TASK OBJECTIVE: Please return every entry below exactly as written, without any of its pictures.

Excerpts from a dataset:
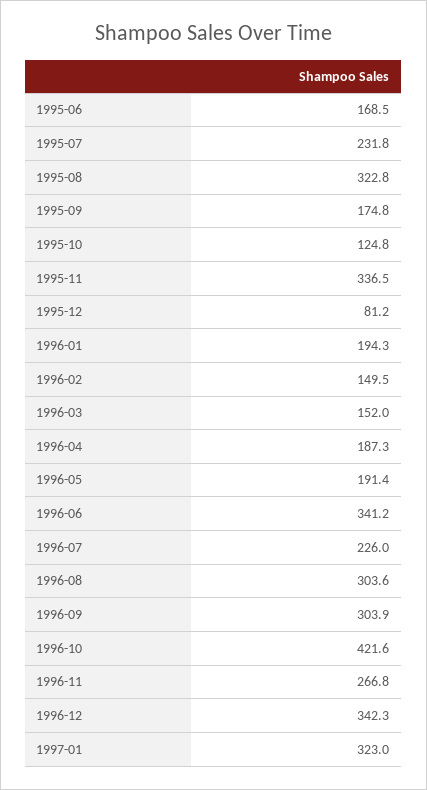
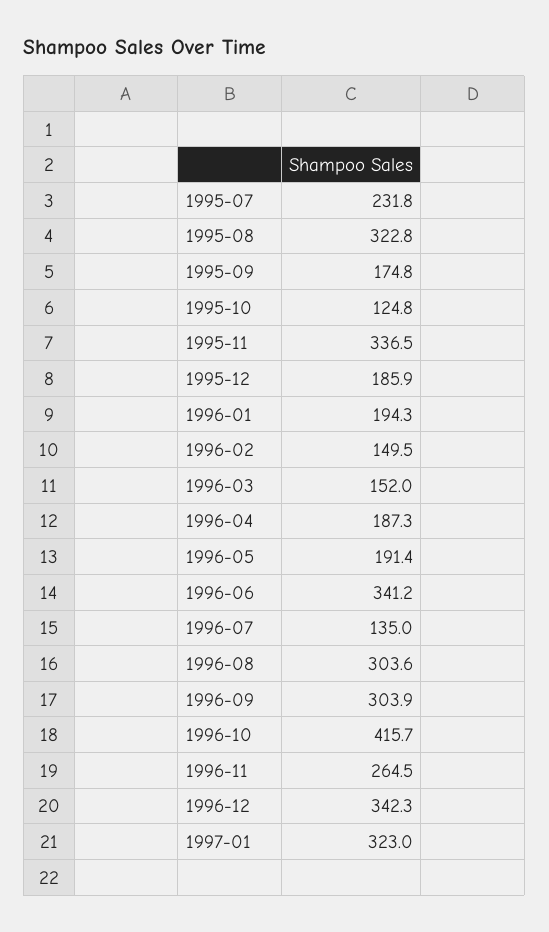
1995-06: 168.5 -> none
1995-12: 81.2 -> 185.9
1996-07: 226 -> 135
1996-10: 421.6 -> 415.7
1996-11: 266.8 -> 264.5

ANSWER FOR THIS EXERCISE:
1995-06: 168.5 -> none
1995-12: 81.2 -> 185.9
1996-07: 226 -> 135
1996-10: 421.6 -> 415.7
1996-11: 266.8 -> 264.5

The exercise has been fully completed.